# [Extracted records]
# # # # #

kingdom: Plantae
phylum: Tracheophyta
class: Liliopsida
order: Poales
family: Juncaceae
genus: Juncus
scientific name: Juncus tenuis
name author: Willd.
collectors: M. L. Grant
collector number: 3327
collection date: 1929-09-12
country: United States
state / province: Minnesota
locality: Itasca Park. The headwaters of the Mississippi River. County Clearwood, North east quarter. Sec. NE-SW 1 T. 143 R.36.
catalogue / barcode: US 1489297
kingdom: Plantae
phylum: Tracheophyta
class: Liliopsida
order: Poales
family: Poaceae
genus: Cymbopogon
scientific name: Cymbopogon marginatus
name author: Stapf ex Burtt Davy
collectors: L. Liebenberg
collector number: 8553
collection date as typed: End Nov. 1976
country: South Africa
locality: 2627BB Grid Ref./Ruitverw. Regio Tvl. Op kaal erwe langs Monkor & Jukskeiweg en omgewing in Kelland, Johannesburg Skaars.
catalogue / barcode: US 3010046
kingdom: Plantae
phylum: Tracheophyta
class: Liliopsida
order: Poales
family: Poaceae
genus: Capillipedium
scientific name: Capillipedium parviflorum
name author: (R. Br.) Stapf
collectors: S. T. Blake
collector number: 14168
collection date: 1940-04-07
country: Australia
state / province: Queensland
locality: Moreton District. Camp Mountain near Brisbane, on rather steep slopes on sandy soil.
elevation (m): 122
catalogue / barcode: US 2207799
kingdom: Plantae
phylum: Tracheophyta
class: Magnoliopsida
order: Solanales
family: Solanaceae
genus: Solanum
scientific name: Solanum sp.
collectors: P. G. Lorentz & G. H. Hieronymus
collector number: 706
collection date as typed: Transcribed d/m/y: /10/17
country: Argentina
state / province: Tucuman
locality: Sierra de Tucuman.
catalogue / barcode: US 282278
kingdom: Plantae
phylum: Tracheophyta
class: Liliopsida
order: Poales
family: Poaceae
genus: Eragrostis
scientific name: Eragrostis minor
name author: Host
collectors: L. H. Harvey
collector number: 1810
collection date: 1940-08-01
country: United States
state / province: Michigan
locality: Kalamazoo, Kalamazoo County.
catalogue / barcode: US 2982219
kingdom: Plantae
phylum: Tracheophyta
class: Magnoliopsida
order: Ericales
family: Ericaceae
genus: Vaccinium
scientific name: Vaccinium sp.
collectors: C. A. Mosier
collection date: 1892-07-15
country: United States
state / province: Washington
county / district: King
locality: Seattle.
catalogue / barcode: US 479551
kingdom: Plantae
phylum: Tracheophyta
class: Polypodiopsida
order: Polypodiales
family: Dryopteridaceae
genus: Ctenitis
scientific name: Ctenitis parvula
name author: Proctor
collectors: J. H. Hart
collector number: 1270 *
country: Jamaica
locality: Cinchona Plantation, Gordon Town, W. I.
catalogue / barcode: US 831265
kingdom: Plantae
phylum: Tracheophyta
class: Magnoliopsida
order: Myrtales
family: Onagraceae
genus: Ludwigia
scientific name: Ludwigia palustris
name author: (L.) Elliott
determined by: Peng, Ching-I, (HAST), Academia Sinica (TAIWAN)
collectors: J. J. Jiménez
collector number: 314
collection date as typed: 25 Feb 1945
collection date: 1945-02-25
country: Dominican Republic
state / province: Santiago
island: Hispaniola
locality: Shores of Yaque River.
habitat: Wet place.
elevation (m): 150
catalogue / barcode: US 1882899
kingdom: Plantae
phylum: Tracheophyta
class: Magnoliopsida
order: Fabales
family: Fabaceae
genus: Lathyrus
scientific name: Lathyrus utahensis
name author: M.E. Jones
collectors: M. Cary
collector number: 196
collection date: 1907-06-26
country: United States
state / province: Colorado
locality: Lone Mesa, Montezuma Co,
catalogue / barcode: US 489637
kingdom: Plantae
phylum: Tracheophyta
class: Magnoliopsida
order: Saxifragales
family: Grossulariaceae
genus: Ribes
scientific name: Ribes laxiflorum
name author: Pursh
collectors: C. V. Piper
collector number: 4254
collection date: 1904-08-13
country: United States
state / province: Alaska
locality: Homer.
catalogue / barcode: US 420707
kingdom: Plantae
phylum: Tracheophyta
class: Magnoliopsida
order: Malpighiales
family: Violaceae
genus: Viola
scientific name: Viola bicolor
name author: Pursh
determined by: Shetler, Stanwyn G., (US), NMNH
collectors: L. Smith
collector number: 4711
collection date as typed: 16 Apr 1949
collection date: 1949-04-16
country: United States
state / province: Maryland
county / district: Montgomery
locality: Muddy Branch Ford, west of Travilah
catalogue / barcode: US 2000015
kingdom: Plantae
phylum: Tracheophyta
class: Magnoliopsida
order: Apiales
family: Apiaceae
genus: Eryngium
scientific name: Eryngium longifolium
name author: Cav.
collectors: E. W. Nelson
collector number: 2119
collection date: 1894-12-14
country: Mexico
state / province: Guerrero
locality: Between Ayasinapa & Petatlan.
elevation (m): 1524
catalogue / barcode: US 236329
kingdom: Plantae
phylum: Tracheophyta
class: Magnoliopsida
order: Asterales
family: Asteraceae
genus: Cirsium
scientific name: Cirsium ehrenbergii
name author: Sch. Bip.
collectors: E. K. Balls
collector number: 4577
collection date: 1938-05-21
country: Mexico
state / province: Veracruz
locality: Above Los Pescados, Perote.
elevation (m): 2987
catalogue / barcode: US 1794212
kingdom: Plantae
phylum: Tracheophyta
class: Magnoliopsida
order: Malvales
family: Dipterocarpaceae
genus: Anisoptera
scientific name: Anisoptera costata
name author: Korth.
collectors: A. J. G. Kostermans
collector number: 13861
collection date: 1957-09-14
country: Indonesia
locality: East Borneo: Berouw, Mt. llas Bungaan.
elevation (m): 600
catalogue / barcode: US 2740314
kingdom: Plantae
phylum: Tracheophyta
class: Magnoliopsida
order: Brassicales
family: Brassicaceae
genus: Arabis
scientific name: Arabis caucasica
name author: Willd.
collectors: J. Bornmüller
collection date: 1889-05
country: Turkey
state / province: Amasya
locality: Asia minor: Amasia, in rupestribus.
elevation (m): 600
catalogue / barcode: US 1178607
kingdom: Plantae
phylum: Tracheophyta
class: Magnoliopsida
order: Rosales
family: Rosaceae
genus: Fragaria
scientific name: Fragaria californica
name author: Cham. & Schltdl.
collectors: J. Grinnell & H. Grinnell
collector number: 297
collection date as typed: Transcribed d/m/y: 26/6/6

# # # # #

# [GOAL]
Please copy the material above again, swapping "locality" for "site" and leaving everything else unchanged.

# [RESULT FOR THIS EXERCISE]
kingdom: Plantae
phylum: Tracheophyta
class: Liliopsida
order: Poales
family: Juncaceae
genus: Juncus
scientific name: Juncus tenuis
name author: Willd.
collectors: M. L. Grant
collector number: 3327
collection date: 1929-09-12
country: United States
state / province: Minnesota
site: Itasca Park. The headwaters of the Mississippi River. County Clearwood, North east quarter. Sec. NE-SW 1 T. 143 R.36.
catalogue / barcode: US 1489297
kingdom: Plantae
phylum: Tracheophyta
class: Liliopsida
order: Poales
family: Poaceae
genus: Cymbopogon
scientific name: Cymbopogon marginatus
name author: Stapf ex Burtt Davy
collectors: L. Liebenberg
collector number: 8553
collection date as typed: End Nov. 1976
country: South Africa
site: 2627BB Grid Ref./Ruitverw. Regio Tvl. Op kaal erwe langs Monkor & Jukskeiweg en omgewing in Kelland, Johannesburg Skaars.
catalogue / barcode: US 3010046
kingdom: Plantae
phylum: Tracheophyta
class: Liliopsida
order: Poales
family: Poaceae
genus: Capillipedium
scientific name: Capillipedium parviflorum
name author: (R. Br.) Stapf
collectors: S. T. Blake
collector number: 14168
collection date: 1940-04-07
country: Australia
state / province: Queensland
site: Moreton District. Camp Mountain near Brisbane, on rather steep slopes on sandy soil.
elevation (m): 122
catalogue / barcode: US 2207799
kingdom: Plantae
phylum: Tracheophyta
class: Magnoliopsida
order: Solanales
family: Solanaceae
genus: Solanum
scientific name: Solanum sp.
collectors: P. G. Lorentz & G. H. Hieronymus
collector number: 706
collection date as typed: Transcribed d/m/y: /10/17
country: Argentina
state / province: Tucuman
site: Sierra de Tucuman.
catalogue / barcode: US 282278
kingdom: Plantae
phylum: Tracheophyta
class: Liliopsida
order: Poales
family: Poaceae
genus: Eragrostis
scientific name: Eragrostis minor
name author: Host
collectors: L. H. Harvey
collector number: 1810
collection date: 1940-08-01
country: United States
state / province: Michigan
site: Kalamazoo, Kalamazoo County.
catalogue / barcode: US 2982219
kingdom: Plantae
phylum: Tracheophyta
class: Magnoliopsida
order: Ericales
family: Ericaceae
genus: Vaccinium
scientific name: Vaccinium sp.
collectors: C. A. Mosier
collection date: 1892-07-15
country: United States
state / province: Washington
county / district: King
site: Seattle.
catalogue / barcode: US 479551
kingdom: Plantae
phylum: Tracheophyta
class: Polypodiopsida
order: Polypodiales
family: Dryopteridaceae
genus: Ctenitis
scientific name: Ctenitis parvula
name author: Proctor
collectors: J. H. Hart
collector number: 1270 *
country: Jamaica
site: Cinchona Plantation, Gordon Town, W. I.
catalogue / barcode: US 831265
kingdom: Plantae
phylum: Tracheophyta
class: Magnoliopsida
order: Myrtales
family: Onagraceae
genus: Ludwigia
scientific name: Ludwigia palustris
name author: (L.) Elliott
determined by: Peng, Ching-I, (HAST), Academia Sinica (TAIWAN)
collectors: J. J. Jiménez
collector number: 314
collection date as typed: 25 Feb 1945
collection date: 1945-02-25
country: Dominican Republic
state / province: Santiago
island: Hispaniola
site: Shores of Yaque River.
habitat: Wet place.
elevation (m): 150
catalogue / barcode: US 1882899
kingdom: Plantae
phylum: Tracheophyta
class: Magnoliopsida
order: Fabales
family: Fabaceae
genus: Lathyrus
scientific name: Lathyrus utahensis
name author: M.E. Jones
collectors: M. Cary
collector number: 196
collection date: 1907-06-26
country: United States
state / province: Colorado
site: Lone Mesa, Montezuma Co,
catalogue / barcode: US 489637
kingdom: Plantae
phylum: Tracheophyta
class: Magnoliopsida
order: Saxifragales
family: Grossulariaceae
genus: Ribes
scientific name: Ribes laxiflorum
name author: Pursh
collectors: C. V. Piper
collector number: 4254
collection date: 1904-08-13
country: United States
state / province: Alaska
site: Homer.
catalogue / barcode: US 420707
kingdom: Plantae
phylum: Tracheophyta
class: Magnoliopsida
order: Malpighiales
family: Violaceae
genus: Viola
scientific name: Viola bicolor
name author: Pursh
determined by: Shetler, Stanwyn G., (US), NMNH
collectors: L. Smith
collector number: 4711
collection date as typed: 16 Apr 1949
collection date: 1949-04-16
country: United States
state / province: Maryland
county / district: Montgomery
site: Muddy Branch Ford, west of Travilah
catalogue / barcode: US 2000015
kingdom: Plantae
phylum: Tracheophyta
class: Magnoliopsida
order: Apiales
family: Apiaceae
genus: Eryngium
scientific name: Eryngium longifolium
name author: Cav.
collectors: E. W. Nelson
collector number: 2119
collection date: 1894-12-14
country: Mexico
state / province: Guerrero
site: Between Ayasinapa & Petatlan.
elevation (m): 1524
catalogue / barcode: US 236329
kingdom: Plantae
phylum: Tracheophyta
class: Magnoliopsida
order: Asterales
family: Asteraceae
genus: Cirsium
scientific name: Cirsium ehrenbergii
name author: Sch. Bip.
collectors: E. K. Balls
collector number: 4577
collection date: 1938-05-21
country: Mexico
state / province: Veracruz
site: Above Los Pescados, Perote.
elevation (m): 2987
catalogue / barcode: US 1794212
kingdom: Plantae
phylum: Tracheophyta
class: Magnoliopsida
order: Malvales
family: Dipterocarpaceae
genus: Anisoptera
scientific name: Anisoptera costata
name author: Korth.
collectors: A. J. G. Kostermans
collector number: 13861
collection date: 1957-09-14
country: Indonesia
site: East Borneo: Berouw, Mt. llas Bungaan.
elevation (m): 600
catalogue / barcode: US 2740314
kingdom: Plantae
phylum: Tracheophyta
class: Magnoliopsida
order: Brassicales
family: Brassicaceae
genus: Arabis
scientific name: Arabis caucasica
name author: Willd.
collectors: J. Bornmüller
collection date: 1889-05
country: Turkey
state / province: Amasya
site: Asia minor: Amasia, in rupestribus.
elevation (m): 600
catalogue / barcode: US 1178607
kingdom: Plantae
phylum: Tracheophyta
class: Magnoliopsida
order: Rosales
family: Rosaceae
genus: Fragaria
scientific name: Fragaria californica
name author: Cham. & Schltdl.
collectors: J. Grinnell & H. Grinnell
collector number: 297
collection date as typed: Transcribed d/m/y: 26/6/6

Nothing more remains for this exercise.